ドラマ『のだめカンタービレ』は、クラシック界という、ちょっと近寄り難い世界を、一気に親しみやすいものにしてくれました。
私はドラマを2話目くらいから観て、最初は“クラシックを馬鹿にしたふざけたドラマだ!”などと思ってしまいましたが、すぐにハマりました。笑
原作のマンガも全巻大人買いして、何度も何度も読みふけりました。
私は全く楽器の演奏ができないので、オーケストラの裏側や、演奏家の気持ちなどがよく分かり、自分はクラシックのことを何も知らないのだな…と思い知らされたのです。
聴くのが好きなのは人後に落ちないと思っているのですが、クラシックの醍醐味は、やはり演奏することにあります。
演奏する人たちはたいてい練習を辛そうにしているので、あんな大変な思いをせずに、ただ聴くだけの私はズルい立場だなぁ、などと、やや優越感さえ覚えていましたが、やはり、本当の愉しみは演奏することにあるのは間違いないことでしょう。
西田敏行の『もしもピアノが弾けたなら』(古い!)の気持ちで、指をくわえながら聴くしかないのです。
ただ、自分が出来ないからこそ、演奏する人は私にとって“神”であり、永遠の憧れを持って聴くことができる、とも言えます。
手に汗にぎるデュオ
さて、ドラマの第1話で、のだめと千秋先輩がピアノでデュエットし、ふたりの関係性が確定し、物語の原点となって人をひきつけるのが、モーツァルトの『2台のピアノのためのソナタ ニ長調』です。

| 作業の条件 |
1 - 本文の内容を2文で要約してください。
2 - 本文のうち、「私はドラマを2話目くらいから」という語句を含むところから始めて「ためのソナタ ニ長調』です。」の後で止め、その範囲を一字も変えずに書き写してください。

| 元データ |
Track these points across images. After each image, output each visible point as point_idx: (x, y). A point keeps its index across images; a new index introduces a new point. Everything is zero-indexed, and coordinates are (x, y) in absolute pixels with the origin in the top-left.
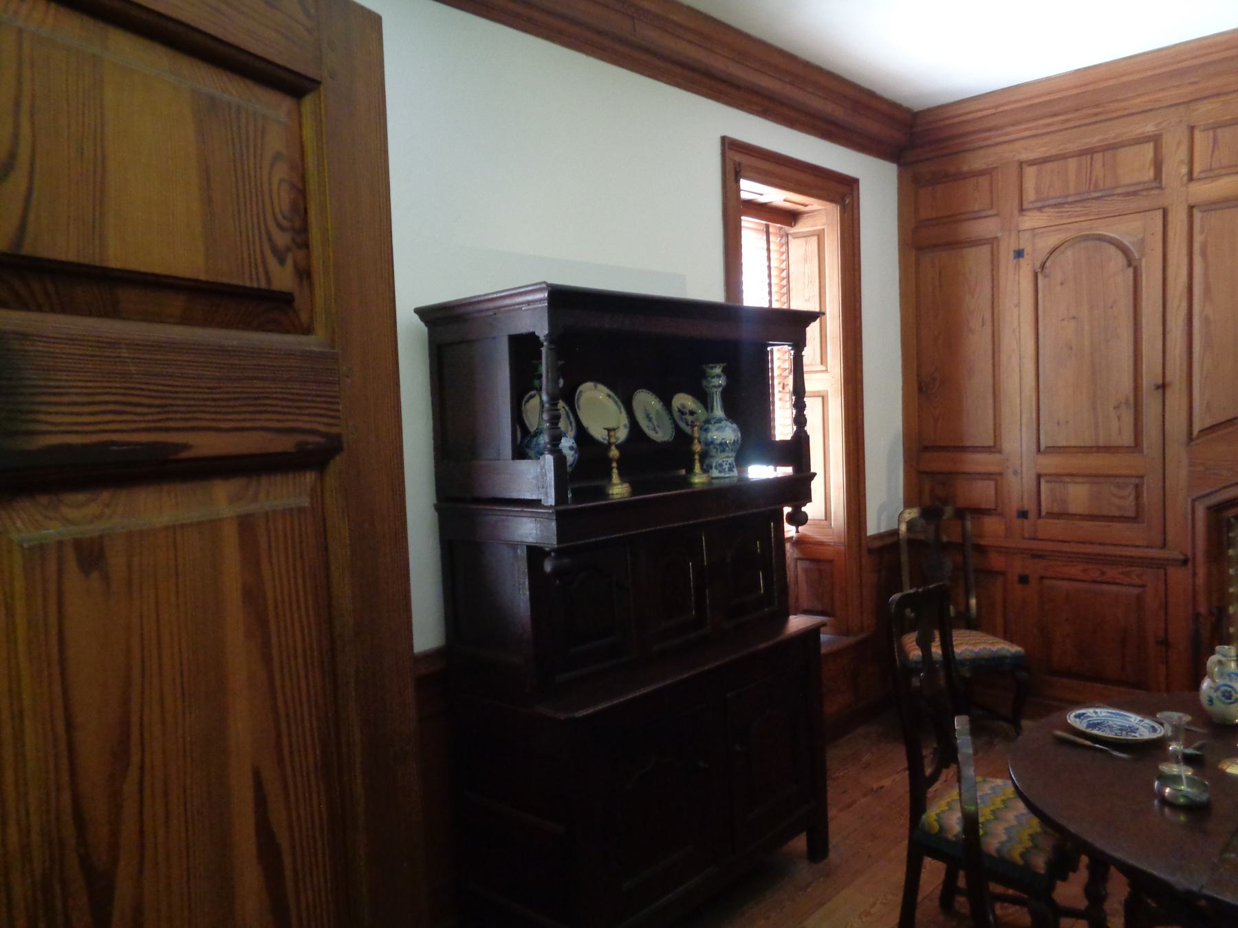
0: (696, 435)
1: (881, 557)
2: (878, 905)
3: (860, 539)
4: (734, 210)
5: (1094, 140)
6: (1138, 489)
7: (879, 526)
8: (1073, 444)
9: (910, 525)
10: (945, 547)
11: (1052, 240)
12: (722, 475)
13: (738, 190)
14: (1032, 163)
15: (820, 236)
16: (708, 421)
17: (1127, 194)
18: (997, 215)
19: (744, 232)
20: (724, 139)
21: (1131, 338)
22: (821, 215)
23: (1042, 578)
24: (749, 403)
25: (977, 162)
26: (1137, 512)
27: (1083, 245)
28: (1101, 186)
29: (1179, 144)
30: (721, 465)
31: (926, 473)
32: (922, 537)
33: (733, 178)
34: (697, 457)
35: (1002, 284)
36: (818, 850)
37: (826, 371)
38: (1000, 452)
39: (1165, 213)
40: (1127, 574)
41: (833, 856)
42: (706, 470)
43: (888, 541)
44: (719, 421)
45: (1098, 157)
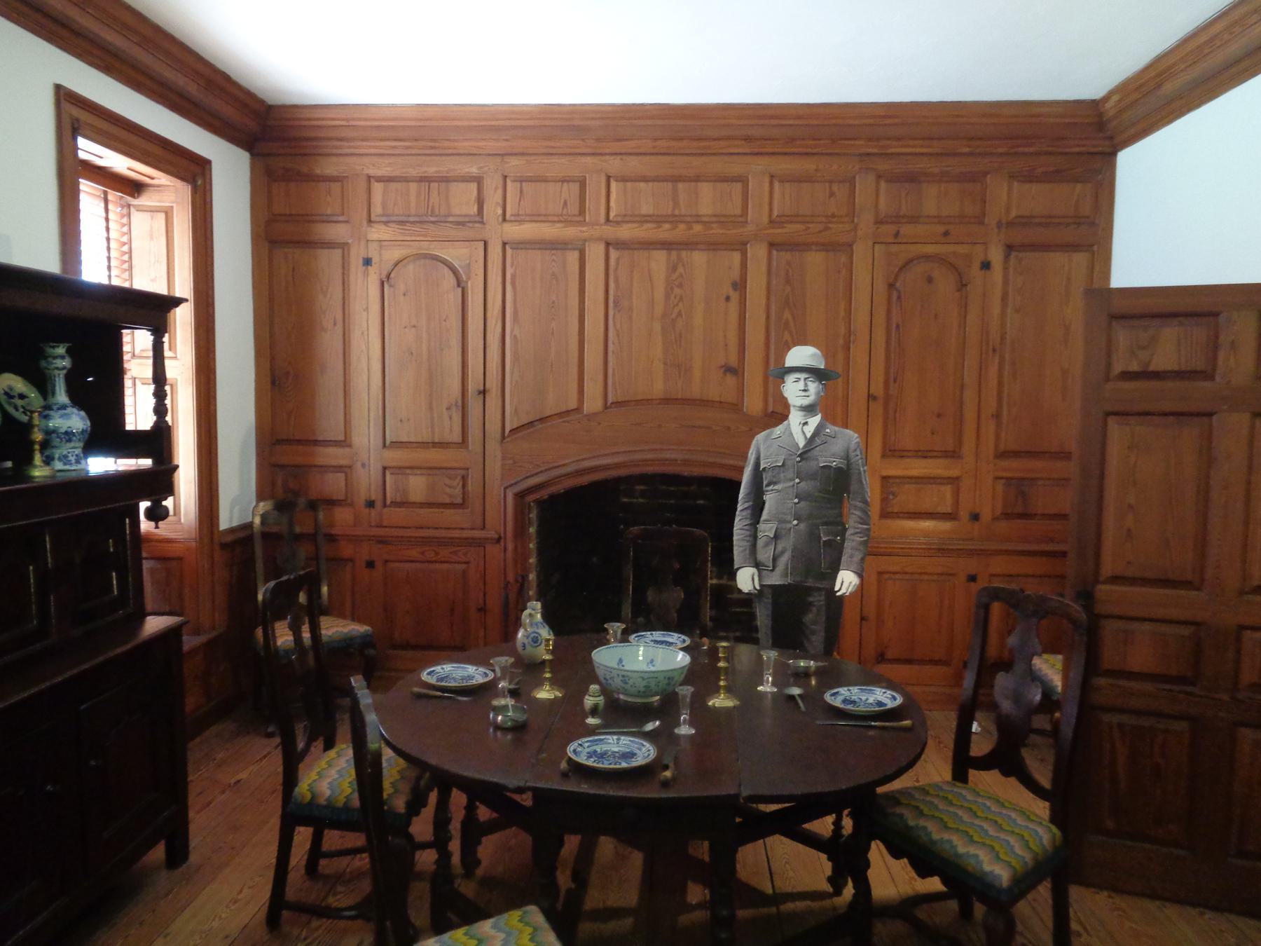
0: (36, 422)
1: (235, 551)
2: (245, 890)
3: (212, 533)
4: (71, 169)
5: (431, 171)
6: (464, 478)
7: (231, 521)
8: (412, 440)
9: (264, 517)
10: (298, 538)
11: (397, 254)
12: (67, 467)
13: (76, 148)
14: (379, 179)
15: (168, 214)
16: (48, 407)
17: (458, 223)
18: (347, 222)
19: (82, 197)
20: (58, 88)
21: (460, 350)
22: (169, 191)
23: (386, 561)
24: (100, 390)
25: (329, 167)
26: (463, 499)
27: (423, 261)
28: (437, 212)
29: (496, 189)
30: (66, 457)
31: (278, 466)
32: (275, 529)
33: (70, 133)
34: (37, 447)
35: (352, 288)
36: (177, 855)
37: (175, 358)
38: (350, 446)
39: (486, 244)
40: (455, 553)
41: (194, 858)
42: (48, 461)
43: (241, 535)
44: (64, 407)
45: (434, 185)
---
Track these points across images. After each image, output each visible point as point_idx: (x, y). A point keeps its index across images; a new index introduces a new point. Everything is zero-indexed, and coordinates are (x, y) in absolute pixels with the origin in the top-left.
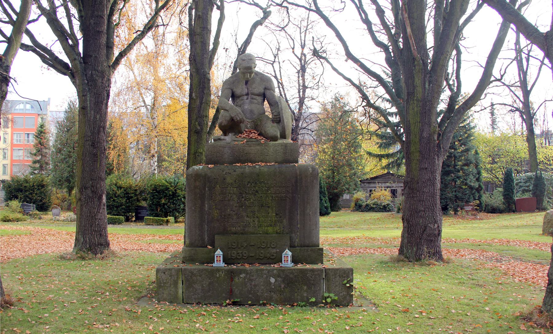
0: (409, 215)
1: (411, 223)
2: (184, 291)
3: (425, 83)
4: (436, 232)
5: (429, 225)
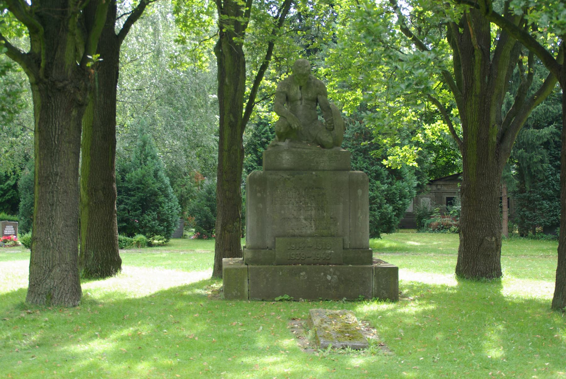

| 結果 |
1 - ドラマ『のだめカンタービレ』は近寄り難いクラシック界を親しみやすいものにし、筆者はすぐにハマって原作のマンガも全巻買って読みふけった。楽器を演奏できない筆者は、クラシックの本当の愉しみは演奏することにあると認めつつ、だからこそ演奏する人を“神”として永遠の憧れを持って聴くことができるとも述べている。

2 -
私はドラマを2話目くらいから観て、最初は“クラシックを馬鹿にしたふざけたドラマだ!”などと思ってしまいましたが、すぐにハマりました。笑
原作のマンガも全巻大人買いして、何度も何度も読みふけりました。
私は全く楽器の演奏ができないので、オーケストラの裏側や、演奏家の気持ちなどがよく分かり、自分はクラシックのことを何も知らないのだな…と思い知らされたのです。
聴くのが好きなのは人後に落ちないと思っているのですが、クラシックの醍醐味は、やはり演奏することにあります。
演奏する人たちはたいてい練習を辛そうにしているので、あんな大変な思いをせずに、ただ聴くだけの私はズルい立場だなぁ、などと、やや優越感さえ覚えていましたが、やはり、本当の愉しみは演奏することにあるのは間違いないことでしょう。
西田敏行の『もしもピアノが弾けたなら』(古い!)の気持ちで、指をくわえながら聴くしかないのです。
ただ、自分が出来ないからこそ、演奏する人は私にとって“神”であり、永遠の憧れを持って聴くことができる、とも言えます。
手に汗にぎるデュオ
さて、ドラマの第1話で、のだめと千秋先輩がピアノでデュエットし、ふたりの関係性が確定し、物語の原点となって人をひきつけるのが、モーツァルトの『2台のピアノのためのソナタ ニ長調』です。